まず、軽やコンパクトカーの安い緊急自動ブレーキでは、人や自転車には対応出来ません。
これは、電波が反射しない柔らかい物(人や動物)、小さい物には反応しないからです。
カメラを併用して、人を認識出来るシステムであれば人に対して衝突回避します。
そして、多くの車種では作動速度が5~30km/hです。
これは、国交省が30km/h以下でと指導しているため。
一部、高機能装備の車種ではベンツなど250km/hまで対応しています。
これだと60km/hで走っていると、緊急自動ブレーキは作動しないじゃないか?となりますが、ぶつかりそうになったら誰だってとっさにブレーキを踏むでしょう。
そうすれば、30km/h以下に速度は落ちるので作動するという仕組み。
衝突試験の速度が55km/hなのも、高速道路で100km/hのノーブレーキで壁に垂直に突っ込む事故はあり得ない、ということから。
少なからず、衝突の前にはブレーキを踏んでいるのです。
居眠りなんかで60km/hのノーブレーキで突っ込むことは、大半のモデルでは対応出来ません。
一部のオートクルーズでは、前走車に合わせて減速して停止まで出来ますけども、これもお金次第ということ。
で、カメラ認識タイプで高機能モデルの場合ですが、 ・動物に対して 犬猫などの小動物ははねるようにプログラムされています、対して幼児などの子供は区別して止まります。

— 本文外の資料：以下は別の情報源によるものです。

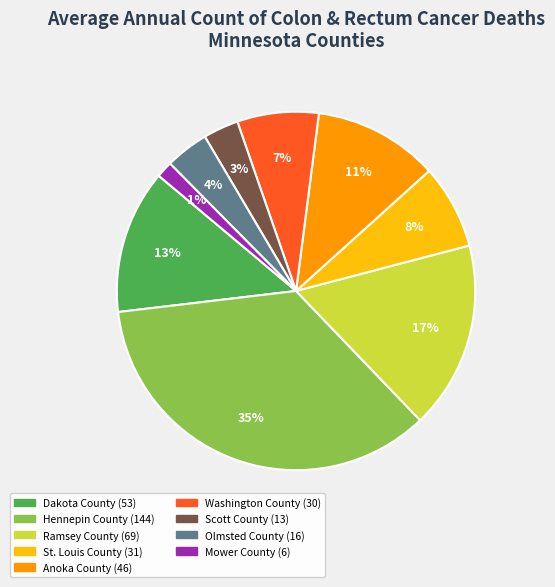

Count the number of slices in the pie.

9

これは責任問題になるからカタログには記載されていませんが、そうなっているとされています。
・飛び出し、落下物 カメラで認識している以上、急にカメラフレームにインする物体に対しては、認識処理が間に合いません。
つまり、道路脇からの飛び出しやカーブ(交差点)の先に停車している車両や歩行者などは、反応が間に合わないということ。
一部、ベンツやスバルなどのシステムでは、飛び出しに対しては予測演算を行なっている物があります。
一度カメラに写った物体を、次の瞬間飛び出してくることをコンピューターが予測して対処しています。
緊急ブレーキの作動に対して、後続車が追突する可能性に関してですが、それは全て後続車の責任です。
前走車は危険を回避するために急ブレーキで停止したわけで、後続車もこの危険を察知して回避する義務があるからです。
つまりは、車間距離を空けていなかったり、周囲の道路状況から危険予測をしていないなど、かなりの過失があるわけです。
後続車も、緊急ブレーキが付いていれば避けられたかも…となるわけです。
これからは好むと好まざるとに関わらず、安全装備は付いていないと話にならない、というわけ。
緊急自動ブレーキはすでにEUとアメリカでは義務づけ、バックカメラもアメリカでは義務づけとなります。